ある日の閃き

ある日の閃き

「千迅。ちょっといい?」

突然声をかけられ、誘われるままに隣に座した。

「見てて」

大胆に巻物を転がした千歳に、千迅はやや遅ればせながらそれを手に取った。

そして彼女はさらさらと描き出し、”あるモノ”を出現させた。

「これは……妖精かな」

「うふふ、これと呼ばれるのは良い気はしませんわ」

「え。ごめん、だけど、喋るのかい?」

千迅はその不思議な存在から千歳に目を向けた。

「そうみたいなの、なんだか面白いわよね」

千歳は屈託のない笑みを浮かべてそれを見上げていた。

「面白いというより……すごいな君は。いつの間にこんな術を」

「こうしたら楽しいかなと思って、気づいたらできてたの」

描けば出る。遠い昔に似たようなことをどこぞの誰かがしていた、

黒に近い紺の衣の、自分たちに非常に近くて遠い、その存在を。

果たしてそれは誰だったか、千迅はそれが思い出せそうで思い出せずにいたが


千歳の楽しそうな笑顔が目に映り。

まあいいかと、その記憶を辿るのをやめた。

「それで、君、名前は?」

「存じ上げません。主さまがつけてくださいまし」

その妖精だかなんだかよく分からない存在は、千歳をニコニコと見て言った。

「私が主なの?」

「はい。私を描いてくださった、あなたが主さまに相違ありません。
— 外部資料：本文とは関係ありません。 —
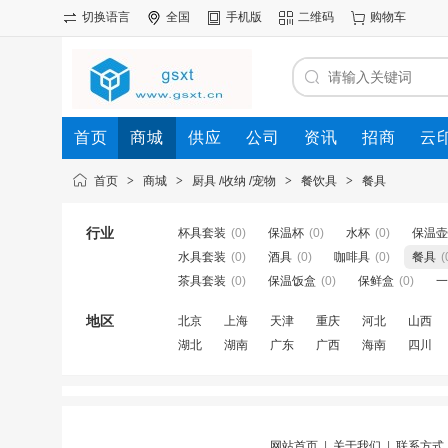
切换语言
全国
手机版
二维码
购物车
首页
商城
供应
公司
资讯
招商
云
首页
>
商城
>
厨具 /收纳 /宠物
>
餐饮具
>
餐具
行业
杯具套装
(0)
保温杯
(0)
水杯
(0)
保温壶
水具套装
(0)
酒具
(0)
咖啡具
(0)
餐具
(
茶具套装
(0)
保温饭盒
(0)
保鲜盒
(0)
一
地区
北京
上海
天津
重庆
河北
山西
湖北
湖南
广东
广西
海南
四川
网站首页
|
关于我们
|
联系方式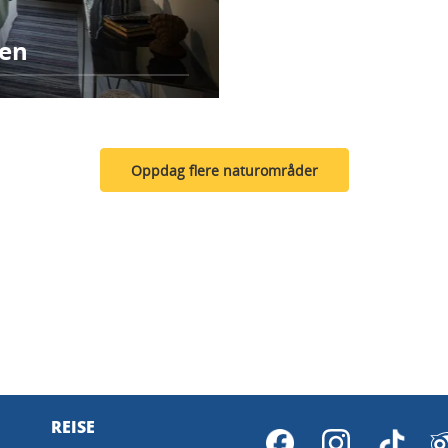
ten
Oppdag flere naturområder
REISE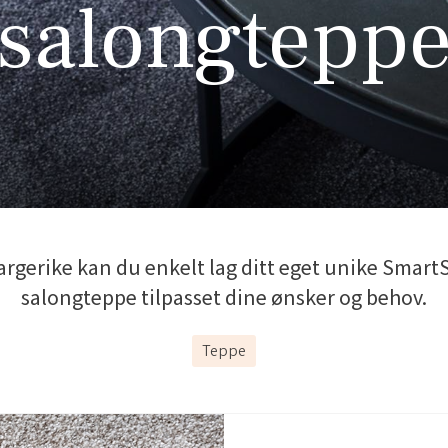
salongtepp
argerike kan du enkelt lag ditt eget unike Smart
salongteppe tilpasset dine ønsker og behov.
Teppe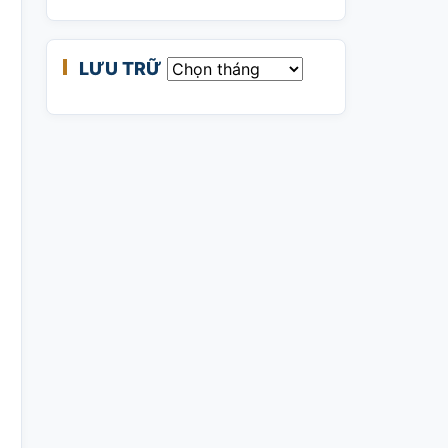
LƯU TRỮ
Lưu trữ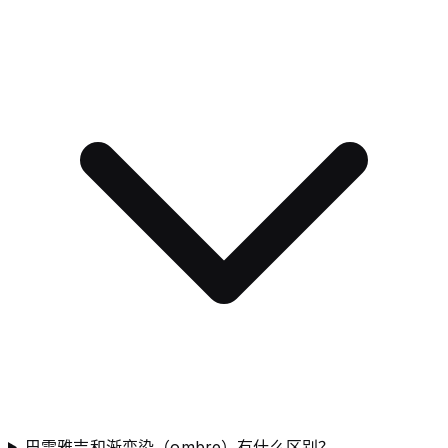
巴雷雅吉和渐变染（ombre）有什么区别？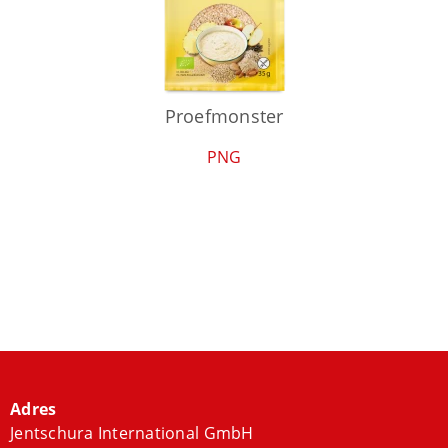
Proefmonster
PNG
Adres
Jentschura International GmbH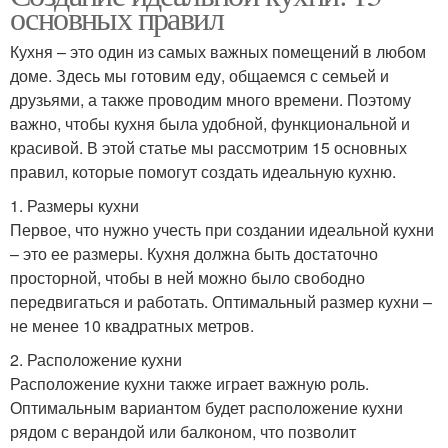
основных правил
Кухня – это один из самых важных помещений в любом
доме. Здесь мы готовим еду, общаемся с семьей и
друзьями, а также проводим много времени. Поэтому
важно, чтобы кухня была удобной, функциональной и
красивой. В этой статье мы рассмотрим 15 основных
правил, которые помогут создать идеальную кухню.
1. Размеры кухни
Первое, что нужно учесть при создании идеальной кухни
– это ее размеры. Кухня должна быть достаточно
просторной, чтобы в ней можно было свободно
передвигаться и работать. Оптимальный размер кухни –
не менее 10 квадратных метров.
2. Расположение кухни
Расположение кухни также играет важную роль.
Оптимальным вариантом будет расположение кухни
рядом с верандой или балконом, что позволит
ぜひお名前を」

「そ、そうなのね……ええ、と」

主などと呼ばれ慣れていない彼女に、千迅はくくと笑みをこぼす。

「……あやめ。綾女なんてどうかしら」

「まあ!素敵なお名前をどうもありがとう。大切にいたします」

綾女はひらひらと宙を舞い、喜びを体全体で表現しているようだ。


「君、それはどこから名付けたの?」

「昔好きだった物語の女主人公から……」

「そんなことだろうと思った」


再び千迅が笑い始め、千歳は少し面映ゆい表情をしていたが、つられて笑みをこぼした。